Section 145 of the Act ties down the AO to the accounting system
followed by the taxpayer. The AO, having accepted the accounting
system of the taxpayer in the past, cannot depart from the same,
without giving reasons for such departure.
The existence of a liability stands crystallised on the date of the
contract. It has nothing to do with the payment and valuation of
liability at a later date.

The SC Ruling
The expression any expenditure as occurring in Section 37 of the
Act, may in particular circumstances, cover an amount which is
really a loss, even though the said amount has not gone out from
the pocket of the taxpayer
Section 145 of the Act recognizes the right of a trader to adopt
either the cash system or the mercantile system of accounting.

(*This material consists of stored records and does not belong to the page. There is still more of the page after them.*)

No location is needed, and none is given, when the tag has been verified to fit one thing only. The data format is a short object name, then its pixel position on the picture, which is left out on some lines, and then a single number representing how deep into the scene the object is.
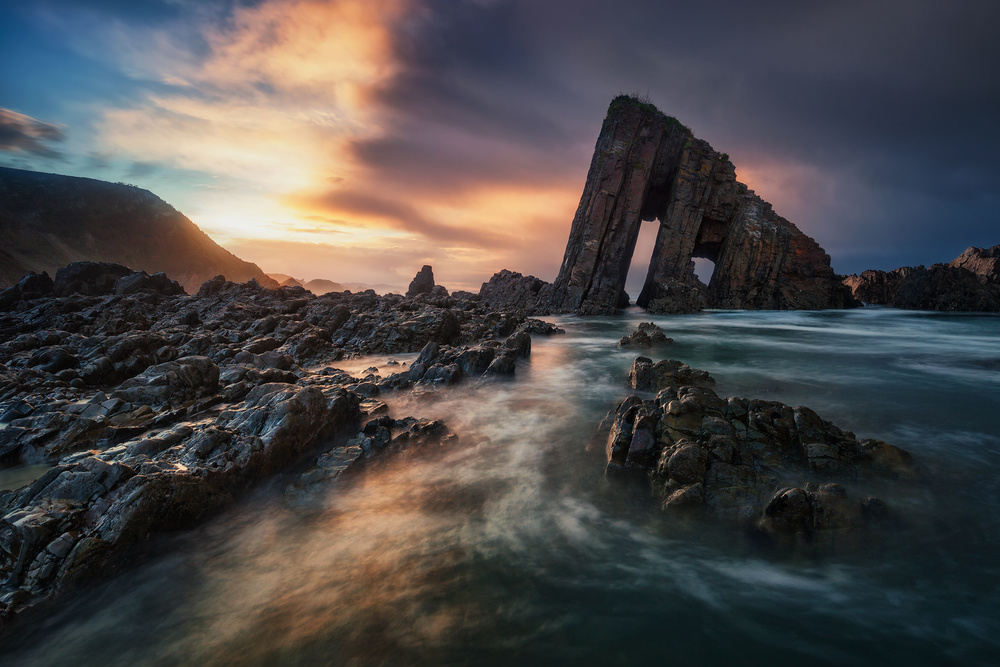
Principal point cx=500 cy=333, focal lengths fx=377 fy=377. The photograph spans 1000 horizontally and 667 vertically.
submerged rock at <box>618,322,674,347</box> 14.78
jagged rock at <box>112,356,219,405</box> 7.67
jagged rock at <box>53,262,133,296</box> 26.33
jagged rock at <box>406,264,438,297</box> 38.94
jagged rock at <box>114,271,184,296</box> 25.58
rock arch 35.38
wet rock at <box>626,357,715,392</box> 8.59
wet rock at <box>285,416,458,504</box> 5.33
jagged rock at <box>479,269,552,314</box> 35.91
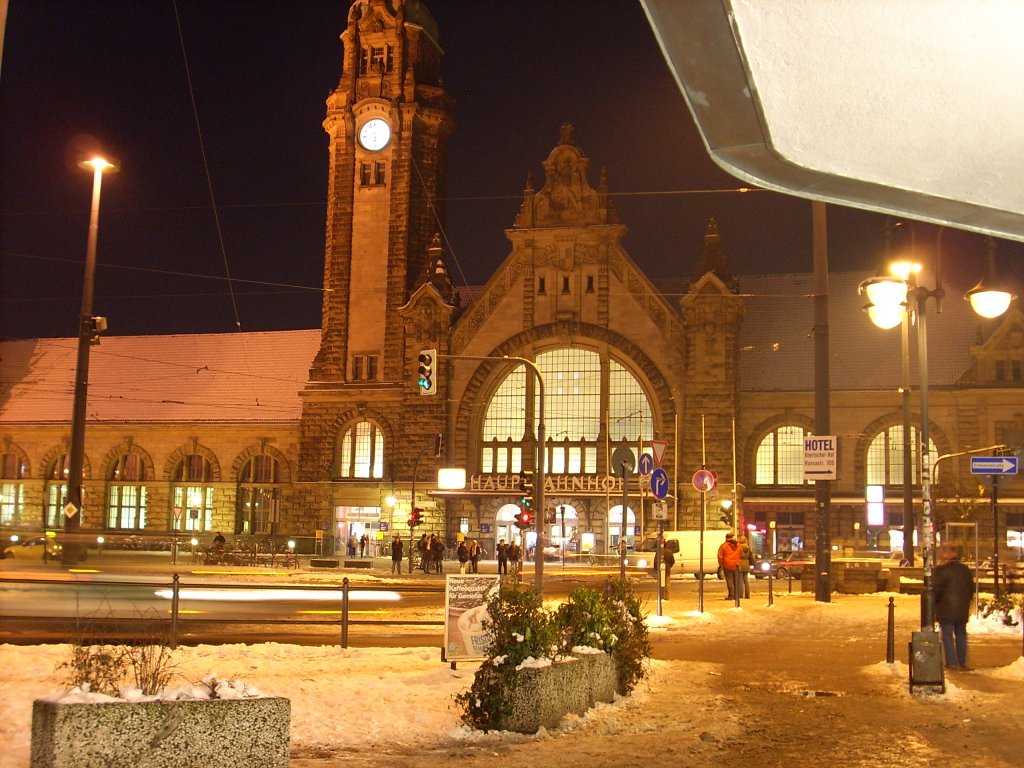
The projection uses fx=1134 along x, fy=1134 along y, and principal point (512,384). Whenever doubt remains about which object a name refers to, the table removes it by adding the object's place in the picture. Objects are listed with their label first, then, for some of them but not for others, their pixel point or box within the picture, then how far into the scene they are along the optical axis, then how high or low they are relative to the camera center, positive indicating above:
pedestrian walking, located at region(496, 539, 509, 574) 43.31 -1.49
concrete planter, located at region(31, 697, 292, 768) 7.09 -1.43
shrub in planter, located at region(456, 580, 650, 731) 10.59 -1.21
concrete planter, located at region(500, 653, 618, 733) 10.59 -1.70
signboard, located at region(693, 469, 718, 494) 27.55 +0.96
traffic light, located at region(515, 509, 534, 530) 33.06 -0.08
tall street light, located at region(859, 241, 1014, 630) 14.02 +2.82
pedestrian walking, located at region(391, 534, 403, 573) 46.97 -1.61
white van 46.72 -1.47
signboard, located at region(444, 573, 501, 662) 14.06 -1.21
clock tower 60.28 +14.70
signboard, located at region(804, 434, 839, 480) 24.89 +1.45
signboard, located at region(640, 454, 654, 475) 23.27 +1.14
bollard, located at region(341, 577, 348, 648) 16.30 -1.50
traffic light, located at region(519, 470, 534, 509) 30.70 +0.88
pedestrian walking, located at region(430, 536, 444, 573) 47.47 -1.51
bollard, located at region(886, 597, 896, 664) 15.65 -1.65
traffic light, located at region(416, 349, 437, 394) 28.83 +3.64
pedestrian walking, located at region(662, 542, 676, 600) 29.90 -1.17
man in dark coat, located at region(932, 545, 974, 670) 15.25 -1.05
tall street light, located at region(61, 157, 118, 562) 33.12 +3.25
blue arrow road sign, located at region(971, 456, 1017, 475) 19.95 +1.05
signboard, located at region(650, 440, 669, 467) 24.48 +1.53
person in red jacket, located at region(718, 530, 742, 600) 27.36 -0.94
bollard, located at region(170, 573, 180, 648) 15.41 -1.32
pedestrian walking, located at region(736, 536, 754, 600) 28.10 -1.22
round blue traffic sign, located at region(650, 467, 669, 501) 22.69 +0.72
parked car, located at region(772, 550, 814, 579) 48.30 -1.72
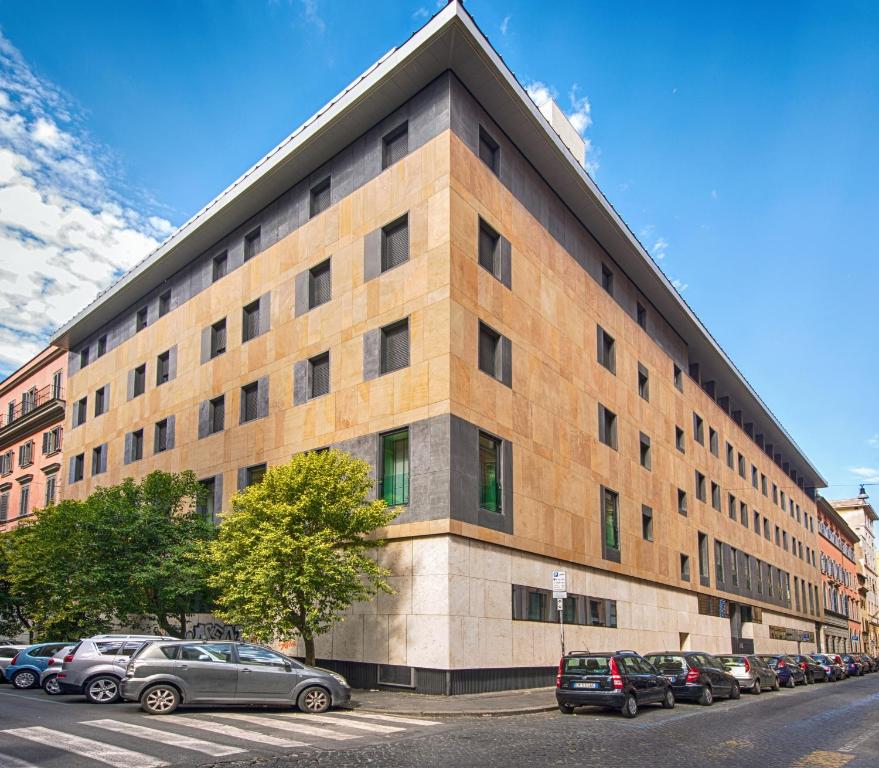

The
accounting method followed by an taxpayer continuously for a
given period of time needs to be presumed to be correct till the AO
comes to the conclusion for reasons to be given that the system
does not reflect true and correct profits.
Accounting Standard 11 stipulates effect of changes in exchange
rate vis--vis monetary items denominated in a foreign currency to
be taken into account for giving accounting treatment on the
balance sheet date.
The profit or loss arising to an taxpayer on account of
appreciation or depreciation in the value of foreign currency held
by it, on conversion into another currency, would ordinarily be a
trading profit or loss, if the foreign currency is held by the taxpayer
on revenue account

The SC, while accepting taxpayers contentions laid down the

following tests for any expenditure to be deductible


under the provisions of the Act:
Whether the system of accounting followed by the taxpayer is
mercantile system, which brings into debit the expenditure amount
for which a legal liability has been incurred before it is actually
disbursed and brings into credit what is due, immediately before it
becomes due and before it is actually received.
Whether the same system is followed by the taxpayer from the very
beginning and if there was a change in the system, whether the
change was bona fide.
Whether the taxpayer has given the same treatment to losses
claimed to have accrued and to the gains that may accrue to it.
Whether the taxpayer has been consistent and definite in making
entries in the account books in respect of losses and gains.
Whether the method adopted by the taxpayer for making entries in
the books both in respect of losses and gains is as per nationally
accepted accounting standards.
Whether the system adopted by the taxpayer is fair and reasonable
or is adopted only with a view to reducing the incidence of taxation.